А я сидела в зале как зачарованная. Всего полгода назад я даже вообразить себе не могла, что окажусь в центре
* * *
В Канне оказался кинокритик Том Ладци, которого я знала еще с московских фестивалей, говорили, что он правая рука Френсиса Кополлы. Он приятельствовал, как с Кончаловским, так и с Иоселиани. Но прежде не мог добраться до самого Тарковского.
Андрей никогда не принимал никакого участия в Московских фестивалях, то есть его картины никогда там не демонстрировались, а общие «тусовки» на всякий случай были не для него. Кроме того, его старались еще оградить от «лишнего» общения с западными кинодеятелями, и Тарковский как будто бы сам принимал навязанные ему «правила игры». Когда дотошные журналисты донимали официальную администрацию вопросами о нем и его местонахождении, то получали три варианта ответа: он нездоров, он принципиально некоммуникабелен, его нет в Москве. Как правило, его действительно не было в Москве. Он, «добровольно» самоустраняясь, удалялся в Мясное, ограждая от лишних травм свое гипертрофированное чувство собственного достоинства. Он не питал н£ к кому вообще специального пиетета, тем более «для дела». Во всяком случае, так это выглядело всегда, и мне очень нравилось.

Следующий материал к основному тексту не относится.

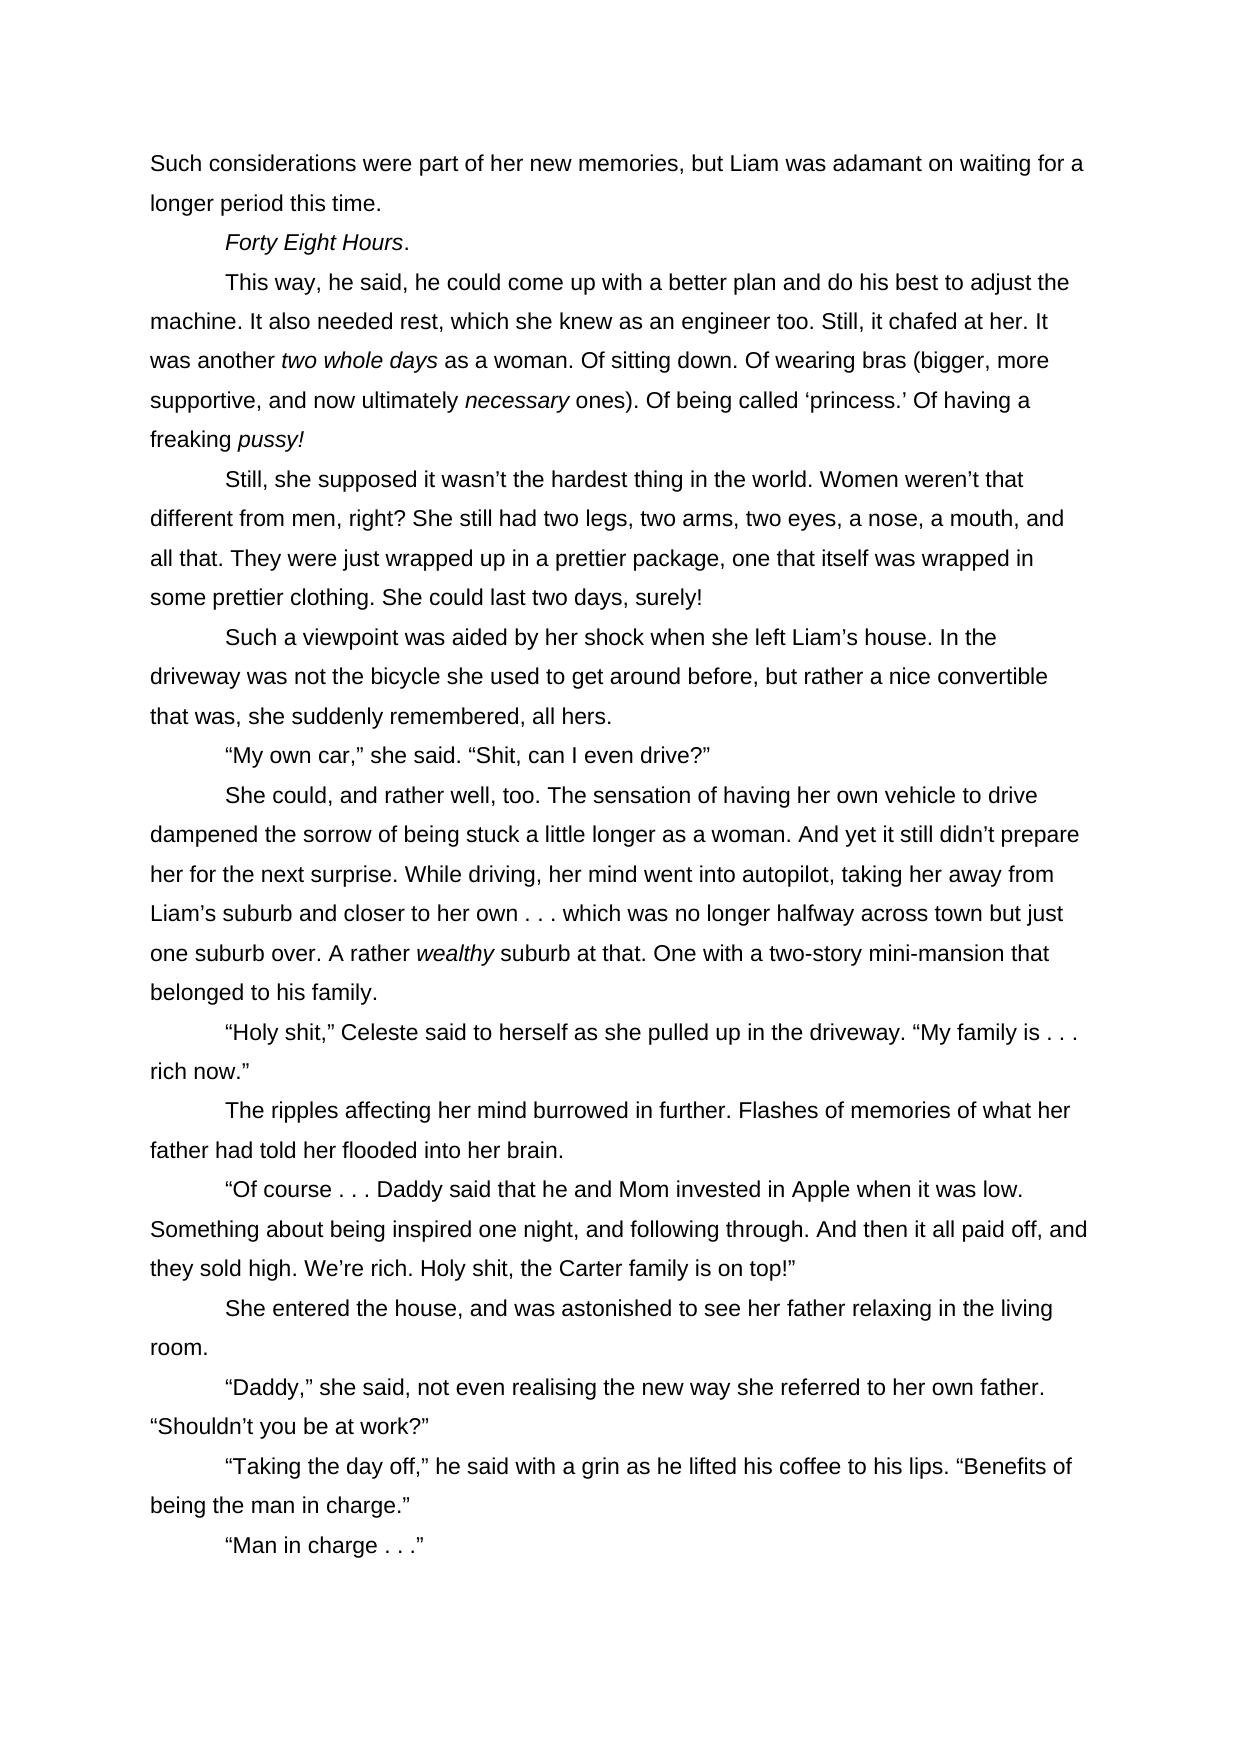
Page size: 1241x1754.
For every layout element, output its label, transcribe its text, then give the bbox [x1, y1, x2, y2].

text Forty Eight Hours. [150, 229, 1090, 255]
text “Of course . . . Daddy said that he and Mom invested in Apple when it was low. Something about being inspired one night, and following through. And then it all paid off, and they sold high. We’re rich. Holy shit, the Carter family is on top!” [150, 1176, 1090, 1282]
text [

Сама я работала на Московских фестивалях поначалу как работник журнала, а потом со шведскими делегациями и старалась всем, кто меня о нем спрашивал, рассказать о том, что Тарковский на самом деле жив и здоров, а его отсутствие объясняется только «высшими» соображениями кинематографического руководства. Конечно, Тарковскому никто не запрещал болтаться в коридорах и фойе гостиницы «Россия», где селились все участники фестиваля и осуществлялись все запланированные и незапланированные контакты. Но я не могу Его представить себе в этой роли… Чтобы он являлся только частицей общего броуновского движения… Это немыслимо себе вообразить, и в этом смысле он никогда не был, как все, даже если в это «множество» легко вписывались другие крупные кинематографические фигуры, но не он… Это был бы не Тарковский.